→ **WHAT THE TASK REQUIRES**: Locate and copy each line in the data that contains the word "kentsel".

→ **RECORDS PROVIDED**:
--- START ---
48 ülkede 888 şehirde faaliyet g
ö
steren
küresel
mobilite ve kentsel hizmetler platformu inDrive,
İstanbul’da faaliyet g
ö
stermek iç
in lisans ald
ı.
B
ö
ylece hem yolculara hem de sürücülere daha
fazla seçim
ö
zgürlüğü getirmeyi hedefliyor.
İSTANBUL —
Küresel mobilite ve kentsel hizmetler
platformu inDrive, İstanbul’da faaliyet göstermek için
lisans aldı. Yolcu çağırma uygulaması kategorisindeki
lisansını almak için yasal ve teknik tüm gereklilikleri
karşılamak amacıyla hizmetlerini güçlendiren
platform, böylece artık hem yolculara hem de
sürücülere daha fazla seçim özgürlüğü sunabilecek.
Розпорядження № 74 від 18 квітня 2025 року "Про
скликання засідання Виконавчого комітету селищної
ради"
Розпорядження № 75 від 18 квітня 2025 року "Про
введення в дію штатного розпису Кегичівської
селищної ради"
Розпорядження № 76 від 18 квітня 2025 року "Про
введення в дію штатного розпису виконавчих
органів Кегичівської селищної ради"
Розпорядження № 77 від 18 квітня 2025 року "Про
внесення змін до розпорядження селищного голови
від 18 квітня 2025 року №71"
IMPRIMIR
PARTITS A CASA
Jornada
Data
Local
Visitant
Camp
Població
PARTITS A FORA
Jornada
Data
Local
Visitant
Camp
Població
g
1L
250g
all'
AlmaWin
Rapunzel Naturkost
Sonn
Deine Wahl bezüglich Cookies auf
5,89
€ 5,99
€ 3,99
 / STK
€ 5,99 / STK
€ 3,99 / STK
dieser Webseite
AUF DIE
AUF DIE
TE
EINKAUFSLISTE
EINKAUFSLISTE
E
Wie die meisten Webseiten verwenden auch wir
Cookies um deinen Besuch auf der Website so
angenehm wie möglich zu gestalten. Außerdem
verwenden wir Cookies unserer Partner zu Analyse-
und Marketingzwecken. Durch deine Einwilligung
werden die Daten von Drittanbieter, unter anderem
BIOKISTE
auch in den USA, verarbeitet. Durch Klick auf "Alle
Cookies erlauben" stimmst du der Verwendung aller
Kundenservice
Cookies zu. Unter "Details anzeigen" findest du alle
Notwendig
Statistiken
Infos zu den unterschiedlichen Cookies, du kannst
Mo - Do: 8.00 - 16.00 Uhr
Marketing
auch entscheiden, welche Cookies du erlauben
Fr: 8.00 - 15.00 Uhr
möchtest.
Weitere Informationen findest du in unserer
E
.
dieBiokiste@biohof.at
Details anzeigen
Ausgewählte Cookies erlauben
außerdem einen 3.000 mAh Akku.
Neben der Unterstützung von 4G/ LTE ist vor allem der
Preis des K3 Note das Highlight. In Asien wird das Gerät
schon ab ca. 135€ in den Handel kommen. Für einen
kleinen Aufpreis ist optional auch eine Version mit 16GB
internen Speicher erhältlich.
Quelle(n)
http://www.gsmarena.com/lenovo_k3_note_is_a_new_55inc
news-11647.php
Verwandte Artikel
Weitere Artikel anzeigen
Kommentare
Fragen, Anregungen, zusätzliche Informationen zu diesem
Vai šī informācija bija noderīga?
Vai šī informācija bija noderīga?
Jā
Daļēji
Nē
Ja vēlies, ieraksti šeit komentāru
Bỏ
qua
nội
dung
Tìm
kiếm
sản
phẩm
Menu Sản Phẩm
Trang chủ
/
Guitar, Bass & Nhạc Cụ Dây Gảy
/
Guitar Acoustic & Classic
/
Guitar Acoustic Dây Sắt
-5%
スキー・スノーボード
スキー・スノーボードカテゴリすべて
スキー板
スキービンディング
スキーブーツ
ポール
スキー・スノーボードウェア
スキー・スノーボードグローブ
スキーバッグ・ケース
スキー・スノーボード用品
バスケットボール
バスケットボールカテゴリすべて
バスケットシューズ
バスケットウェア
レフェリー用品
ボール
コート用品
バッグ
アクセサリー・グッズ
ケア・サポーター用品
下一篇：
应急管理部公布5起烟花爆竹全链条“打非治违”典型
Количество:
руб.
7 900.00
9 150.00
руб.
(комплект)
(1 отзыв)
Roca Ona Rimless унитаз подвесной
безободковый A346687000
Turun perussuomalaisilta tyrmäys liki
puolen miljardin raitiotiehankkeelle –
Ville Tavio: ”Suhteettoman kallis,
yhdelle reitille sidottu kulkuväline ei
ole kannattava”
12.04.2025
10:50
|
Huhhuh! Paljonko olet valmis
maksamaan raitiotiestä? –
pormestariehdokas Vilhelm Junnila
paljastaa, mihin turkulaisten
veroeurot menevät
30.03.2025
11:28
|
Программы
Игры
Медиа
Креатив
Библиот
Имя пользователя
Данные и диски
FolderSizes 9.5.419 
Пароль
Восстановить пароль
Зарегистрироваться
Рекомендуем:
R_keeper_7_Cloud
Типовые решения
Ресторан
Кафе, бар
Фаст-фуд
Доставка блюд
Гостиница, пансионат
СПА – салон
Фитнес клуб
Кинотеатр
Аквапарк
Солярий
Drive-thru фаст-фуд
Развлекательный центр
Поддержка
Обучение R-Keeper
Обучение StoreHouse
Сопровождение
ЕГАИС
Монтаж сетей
--- END ---
→ **ANSWER**:
mobilite ve kentsel hizmetler platformu inDrive,
Küresel mobilite ve kentsel hizmetler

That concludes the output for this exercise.